Норма снова откинулась на спинку заднего сиденья.
— У обеих сторон есть и то, и другое. И следовательно, ничего ни у кого нет. Разве не великолепная мысль осенила Вестена и Каплана? Не спасительная идея? Разве они оба не молодцы? Ну скажи же!
— Великолепная! Замечательная, спасительная мысль! Они не просто молодцы, они гении.
Теплый встречный ветер напевал свою ласковую песню. Норма прижалась щекой к плечу Барски и попросила:
— Давай поедем домой, Ян! Давай поедем домой!
— А куда же еще?
— Нет, — шепнула Норма ему на ухо. — Ко мне. Ко мне домой. Знаешь, как я об этом мечтаю…
44
Вместе с ним она вошла в квартиру на последнем этаже дома на Паркштрассе.
Моя квартира, думала она, проходя вперед. Она для меня все равно что для зверя его нора, в которую он может вернуться уставший, или весь в ранах, или голодный, или подыхающий. Или довольный и веселый, потому что удачно поохотился, или хорошо плыл, или победил всех в беге взапуски. Это моя родина. И другой у меня нет. Они отняли ее у меня. Но я вернула ее себе. Теперь я больше не одна. Больше не одна…
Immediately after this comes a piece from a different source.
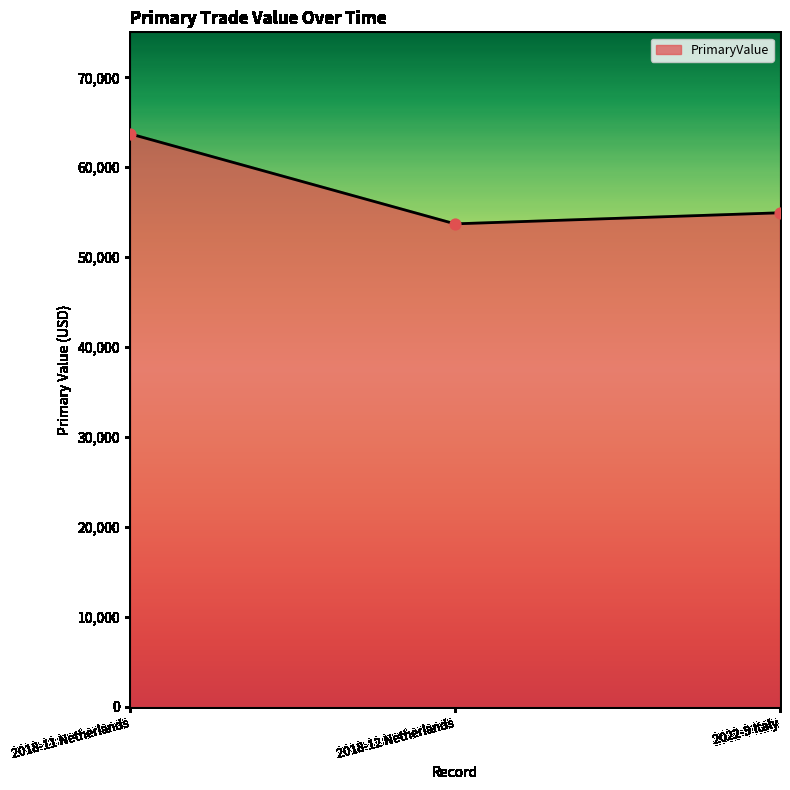

What is the change in value from 2018-11 Netherlands to 2018-12 Netherlands?

-10008.2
Норма переходила из одной комнаты в другую, Барски — за ней.
Вот два безногих солдата Цилле, «Влюбленные под лилиями», «Влюбленные над Парижем» и «Евреи в зеленом» Шагала, «Посрамление Минотавра» Дюрренматта. А вот «Смерть» Хорста Янсена, взрезающая брюхо себе самой, и маленький барабанщик, работа Крюгера-лошадника. Не оригиналы, конечно, копии — но первоклассные.
А вот стрельчатые окна, выходящие на балкон. Норма широко распахнула их, они с Барски вышли на воздух, и безмолвно уставились на мерцающие огоньки плывших по Эльбе судов.
— Мне нужно выкупаться, — сказала она вдруг и поспешила в ванную. На пороге комнаты еще раз оглянулась: — Я хочу смыть с себя эту грязь! И выбросить в мусоропровод мои тряпки! Наберись терпения, я ненадолго! — Лежа в горячей воде, она думала: все кажется нереальным, несбыточным. Но она-то знала, что абсолютно все реально, что это сама жизнь. Он, Барски, здесь и останется с ней на то время, что им отпущено судьбой. Может быть, надолго, а может быть, вовсе нет. Но сейчас это не имеет значения. Сейчас — никакого!
Норма вышла из ванны, растерлась досуха полотенцем, надела белый халат и босиком зашлепала в спальню. Горела настольная лампа, и она увидела, что Барски лежит голый; ей сразу вспомнился номер в отеле «Бо Сежур» на Гернси, в который она тоже вошла в белом халате, и это воспоминание заставило ее остановиться посреди комнаты. Потом она заметила клевер-четырехлистник на тонкой золотой цепочке у него на груди и распустила поясок халата, а потом на пол упал и сам халат. В глазах Барски светилось счастье, и его возбуждение передалось Норме. Она опустилась рядом с ним на постель. И они стали ласкать друг друга, и прежде чем кровь с такой силой загудела в висках Нормы, что она забыла обо всем, она подумала еще: хорошо, что эта короткая интермедия, именуемая жизнью, бывает иногда доброй и сердечной.
Эпилог
— Просыпайся, Мартин, — сказала женщина. — Мартин!
Мы в Гамбурге. Сегодня понедельник, 25 августа 1986 года, 9 часов утра.
Мартин Гельхорн медленно открывает глаза. Ему сорок шесть лет, лицо у него морщинистое, волосы с сильной проседью. Жена, наклонившись, целует его.
— С добрым утром, Мартин, — говорит она. — Впервые за много лет ты проспал!
— Ничего я не проспал, — возражает он. — И что значит «много лет»?
— Во сне ты улыбался. Снилось что-то хорошее?
— Из головы вон! Длинный какой-то был сон, много всякой всячины. Но ты меня знаешь, снов я никогда не запоминаю.
— Жаль, — говорит она. — А вдруг сон был интересный… Лиза и Оливия ждут за столом. Без тебя завтракать не будут.
Гельхорн сбрасывает одеяло и встает с кровати.
— Я мигом, — говорит он.
Бреется, принимает душ, одевается. Когда он подходит к обеденному столу, дочери не сводят с него сияющих глаз. Он обнимает и целует обеих. У младшенькой, Лизы, черные волосы и светло-голубые глаза. Оливии уже семь лет, она вся в мать — кареглазая блондинка. Они завтракают. Кофе пахучий, булочки свежие, в окно комнаты заглядывает солнце. Сегодня будет жаркий день. Все весело переговариваются, у девочек прекрасное настроение. Еще бы — каникулы!